__The problem__.
Would you copy out, exactly as written, each line from the one containing "micrograph is of" to the end of the records below?

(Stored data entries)

↓↓↓

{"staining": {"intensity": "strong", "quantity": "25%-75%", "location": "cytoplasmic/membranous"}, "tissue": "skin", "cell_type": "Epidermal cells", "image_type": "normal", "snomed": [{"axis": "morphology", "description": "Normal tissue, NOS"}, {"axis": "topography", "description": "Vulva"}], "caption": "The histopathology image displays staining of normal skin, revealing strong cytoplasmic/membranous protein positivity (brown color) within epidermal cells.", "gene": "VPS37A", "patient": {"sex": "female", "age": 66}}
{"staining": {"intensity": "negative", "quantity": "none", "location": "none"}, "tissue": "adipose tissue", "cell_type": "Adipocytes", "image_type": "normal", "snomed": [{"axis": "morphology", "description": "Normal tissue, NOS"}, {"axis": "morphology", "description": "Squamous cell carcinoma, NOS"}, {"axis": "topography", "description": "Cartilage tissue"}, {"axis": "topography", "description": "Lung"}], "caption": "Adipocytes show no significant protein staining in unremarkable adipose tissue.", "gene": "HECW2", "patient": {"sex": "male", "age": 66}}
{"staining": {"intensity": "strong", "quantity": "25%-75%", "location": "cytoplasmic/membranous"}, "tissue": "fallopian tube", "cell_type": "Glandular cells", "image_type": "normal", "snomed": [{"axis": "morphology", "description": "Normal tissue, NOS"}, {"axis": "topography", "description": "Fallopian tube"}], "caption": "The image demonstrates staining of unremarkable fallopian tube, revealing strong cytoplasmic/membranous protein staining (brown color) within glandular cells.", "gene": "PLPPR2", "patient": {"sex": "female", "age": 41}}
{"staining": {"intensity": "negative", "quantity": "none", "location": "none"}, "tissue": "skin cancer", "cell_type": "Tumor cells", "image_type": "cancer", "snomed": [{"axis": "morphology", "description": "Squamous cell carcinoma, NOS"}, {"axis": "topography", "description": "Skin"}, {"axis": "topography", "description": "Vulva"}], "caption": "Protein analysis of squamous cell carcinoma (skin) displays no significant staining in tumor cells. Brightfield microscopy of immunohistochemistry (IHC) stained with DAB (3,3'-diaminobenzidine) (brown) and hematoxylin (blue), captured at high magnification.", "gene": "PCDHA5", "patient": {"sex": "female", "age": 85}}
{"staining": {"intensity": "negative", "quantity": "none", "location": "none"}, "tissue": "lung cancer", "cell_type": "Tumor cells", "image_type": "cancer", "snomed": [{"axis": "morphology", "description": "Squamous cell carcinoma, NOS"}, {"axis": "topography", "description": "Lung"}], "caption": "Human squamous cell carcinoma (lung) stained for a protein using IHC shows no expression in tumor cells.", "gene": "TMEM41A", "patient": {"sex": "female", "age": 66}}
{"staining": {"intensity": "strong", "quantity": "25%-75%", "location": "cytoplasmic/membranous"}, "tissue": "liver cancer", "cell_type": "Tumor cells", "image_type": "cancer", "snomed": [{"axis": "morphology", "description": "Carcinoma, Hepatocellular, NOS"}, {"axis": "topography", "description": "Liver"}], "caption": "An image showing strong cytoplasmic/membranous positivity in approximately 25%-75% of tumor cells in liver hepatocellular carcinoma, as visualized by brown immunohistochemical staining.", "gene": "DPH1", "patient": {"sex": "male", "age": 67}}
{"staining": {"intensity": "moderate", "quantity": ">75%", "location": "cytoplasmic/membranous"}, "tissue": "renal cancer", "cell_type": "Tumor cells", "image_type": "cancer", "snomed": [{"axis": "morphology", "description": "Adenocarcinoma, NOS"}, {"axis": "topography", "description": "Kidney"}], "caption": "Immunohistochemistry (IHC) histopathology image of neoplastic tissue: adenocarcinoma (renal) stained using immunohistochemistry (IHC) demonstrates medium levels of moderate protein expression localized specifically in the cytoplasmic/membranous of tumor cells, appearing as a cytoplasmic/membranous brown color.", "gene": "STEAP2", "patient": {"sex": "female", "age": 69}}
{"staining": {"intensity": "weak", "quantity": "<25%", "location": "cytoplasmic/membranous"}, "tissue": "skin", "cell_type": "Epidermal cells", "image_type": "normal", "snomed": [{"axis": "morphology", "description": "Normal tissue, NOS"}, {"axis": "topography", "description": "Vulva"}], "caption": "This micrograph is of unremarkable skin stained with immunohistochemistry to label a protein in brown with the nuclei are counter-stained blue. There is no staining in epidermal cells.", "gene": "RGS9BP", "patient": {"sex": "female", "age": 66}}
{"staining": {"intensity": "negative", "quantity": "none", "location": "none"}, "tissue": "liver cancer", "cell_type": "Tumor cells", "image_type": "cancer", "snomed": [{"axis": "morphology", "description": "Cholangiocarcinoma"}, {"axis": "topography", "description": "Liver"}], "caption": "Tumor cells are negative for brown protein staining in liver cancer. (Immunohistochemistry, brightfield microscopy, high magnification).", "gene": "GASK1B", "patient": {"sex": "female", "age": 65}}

↑↑↑

__Response__.
{"staining": {"intensity": "weak", "quantity": "<25%", "location": "cytoplasmic/membranous"}, "tissue": "skin", "cell_type": "Epidermal cells", "image_type": "normal", "snomed": [{"axis": "morphology", "description": "Normal tissue, NOS"}, {"axis": "topography", "description": "Vulva"}], "caption": "This micrograph is of unremarkable skin stained with immunohistochemistry to label a protein in brown with the nuclei are counter-stained blue. There is no staining in epidermal cells.", "gene": "RGS9BP", "patient": {"sex": "female", "age": 66}}
{"staining": {"intensity": "negative", "quantity": "none", "location": "none"}, "tissue": "liver cancer", "cell_type": "Tumor cells", "image_type": "cancer", "snomed": [{"axis": "morphology", "description": "Cholangiocarcinoma"}, {"axis": "topography", "description": "Liver"}], "caption": "Tumor cells are negative for brown protein staining in liver cancer. (Immunohistochemistry, brightfield microscopy, high magnification).", "gene": "GASK1B", "patient": {"sex": "female", "age": 65}}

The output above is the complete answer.